Should you be a saver or an investor?

To become a serious and successful investor, you must first gain financial literacy. Without the right basic knowledge of finance, you can all too easily put your money into poor investments which either fail altogether, resulting in you losing your stake, or that perform very poorly meaning that you have lost money-making opportunities.

The investment marketplace is fraught with danger for the uninitiated. You must know how money works in order to make it work for you, and this is where financial literacy comes into the equation.

What is the difference between saving and investing?

Saving, in its simplest form, is tucking money away into some sort of savings’ vehicle. But, ever since the financial crash of 2007/2008, standard savings accounts have paid very little in terms of interest. The truth of the matter is that if you use this method for saving, you are probably losing money in real terms.

Saving is to be commended

But there are still two good things to consider about using standard savings accounts. First of all, you are saving, and that is to be commended – even though you may be losing out of earning money compared to other options in real terms.

What does the phrase “in real terms” mean? It refers to times when the rate of inflation is higher than the interest you earn on your savings. In essence, it means that your money won’t buy as much when you take it out as it would have when you put it in.

Creating a financial safety net

One of the major plus points to having savings is that it gives you a safety net if something unexpected happens that requires money to sort it out.
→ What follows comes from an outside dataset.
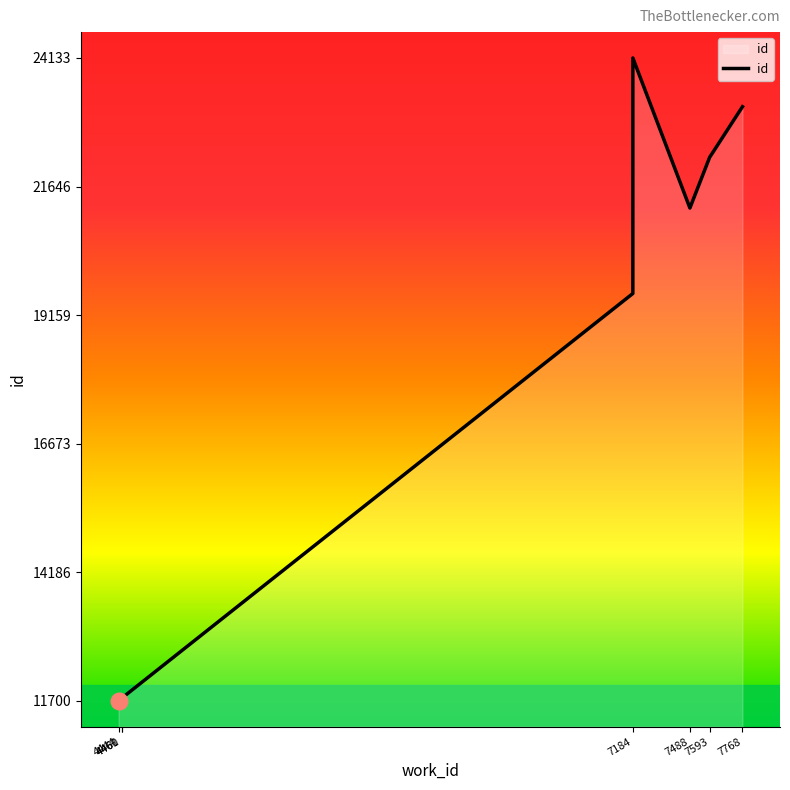

What is the difference between the maximum and second lowest values?

12429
In an ideal world, drawing on savings allows you to carry on financially without it affecting your standard of living. The trade off when investing your cash is this money becomes ‘locked down’ i.e. it’s not fluidly available for you to draw upon in a moment’s notice should you need it. Depending on your savings account type you may encounter similar conditions where your cash investment into the account is inaccessible for a period of years (generally the longer you ‘lock away’ the cash savings the better interest rate you can get).

Saving with attitude

Investing, on the other hand, is more like saving “with attitude.” It promises you a far better return on the original sum you invest. In other words, it suggests you will get a significantly higher rate of interest. However, you need to take the words “promise” and “suggest” into account. They are not guarantees and this is why you need to do your homework in terms of understanding how money works.

Understanding the risk factor

In the investment world, the greater the risk you take, the higher the interest rate you are promised. However, the riskier the vehicle in which your money is invested, the greater the chance of it failing. Failure can sometimes mean that the actual interest you receive is less than what was promised, and in a worst-case scenario, it may mean you losing your money entirely.

The vehicles that are referred to above include things like stocks and shares, commodities, property and foreign exchange. Each has its risk factor – low, medium or high. But the underlying truth with investing is that you can lose everything, which is why many people who are risk-averse, prefer to save rather than invest.

The importance of financial literacy

If you do wish to invest your money, it is imperative that you find yourself a broker whose judgement you can trust. But before you do decide to go ahead with investing, you must be financially literate. Only then will you be able to weigh up, the benefits, the pitfalls and the potential risk.